***** PROVIDED DATA *****

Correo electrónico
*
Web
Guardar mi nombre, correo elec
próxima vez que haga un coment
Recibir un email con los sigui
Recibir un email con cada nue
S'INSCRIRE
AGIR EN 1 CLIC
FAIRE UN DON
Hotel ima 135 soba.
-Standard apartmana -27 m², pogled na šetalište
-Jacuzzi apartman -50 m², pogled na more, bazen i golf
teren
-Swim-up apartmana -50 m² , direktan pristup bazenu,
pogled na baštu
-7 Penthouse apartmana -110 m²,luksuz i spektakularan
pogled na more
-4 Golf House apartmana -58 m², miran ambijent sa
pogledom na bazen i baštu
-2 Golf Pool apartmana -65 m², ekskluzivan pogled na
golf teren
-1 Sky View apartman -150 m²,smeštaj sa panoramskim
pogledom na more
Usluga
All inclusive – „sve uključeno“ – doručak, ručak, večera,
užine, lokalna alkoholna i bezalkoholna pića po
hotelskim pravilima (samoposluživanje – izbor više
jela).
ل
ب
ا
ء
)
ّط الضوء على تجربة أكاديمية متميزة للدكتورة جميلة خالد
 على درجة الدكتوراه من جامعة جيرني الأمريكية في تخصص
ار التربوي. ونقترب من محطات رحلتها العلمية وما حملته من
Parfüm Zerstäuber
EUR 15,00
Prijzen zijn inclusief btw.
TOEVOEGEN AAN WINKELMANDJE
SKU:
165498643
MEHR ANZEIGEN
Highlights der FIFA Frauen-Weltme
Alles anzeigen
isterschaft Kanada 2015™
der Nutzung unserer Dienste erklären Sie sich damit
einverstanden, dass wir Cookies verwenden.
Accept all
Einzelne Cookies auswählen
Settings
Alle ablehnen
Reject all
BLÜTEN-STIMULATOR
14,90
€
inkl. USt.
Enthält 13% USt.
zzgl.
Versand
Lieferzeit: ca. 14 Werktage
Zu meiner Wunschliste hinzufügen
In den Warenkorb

*****

[WHAT TO DO]: Please reproduce all of the data above word for word, line by line.

[REPLY]:
Correo electrónico
*
Web
Guardar mi nombre, correo elec
próxima vez que haga un coment
Recibir un email con los sigui
Recibir un email con cada nue
S'INSCRIRE
AGIR EN 1 CLIC
FAIRE UN DON
Hotel ima 135 soba.
-Standard apartmana -27 m², pogled na šetalište
-Jacuzzi apartman -50 m², pogled na more, bazen i golf
teren
-Swim-up apartmana -50 m² , direktan pristup bazenu,
pogled na baštu
-7 Penthouse apartmana -110 m²,luksuz i spektakularan
pogled na more
-4 Golf House apartmana -58 m², miran ambijent sa
pogledom na bazen i baštu
-2 Golf Pool apartmana -65 m², ekskluzivan pogled na
golf teren
-1 Sky View apartman -150 m²,smeštaj sa panoramskim
pogledom na more
Usluga
All inclusive – „sve uključeno“ – doručak, ručak, večera,
užine, lokalna alkoholna i bezalkoholna pića po
hotelskim pravilima (samoposluživanje – izbor više
jela).
ل
ب
ا
ء
)
ّط الضوء على تجربة أكاديمية متميزة للدكتورة جميلة خالد
 على درجة الدكتوراه من جامعة جيرني الأمريكية في تخصص
ار التربوي. ونقترب من محطات رحلتها العلمية وما حملته من
Parfüm Zerstäuber
EUR 15,00
Prijzen zijn inclusief btw.
TOEVOEGEN AAN WINKELMANDJE
SKU:
165498643
MEHR ANZEIGEN
Highlights der FIFA Frauen-Weltme
Alles anzeigen
isterschaft Kanada 2015™
der Nutzung unserer Dienste erklären Sie sich damit
einverstanden, dass wir Cookies verwenden.
Accept all
Einzelne Cookies auswählen
Settings
Alle ablehnen
Reject all
BLÜTEN-STIMULATOR
14,90
€
inkl. USt.
Enthält 13% USt.
zzgl.
Versand
Lieferzeit: ca. 14 Werktage
Zu meiner Wunschliste hinzufügen
In den Warenkorb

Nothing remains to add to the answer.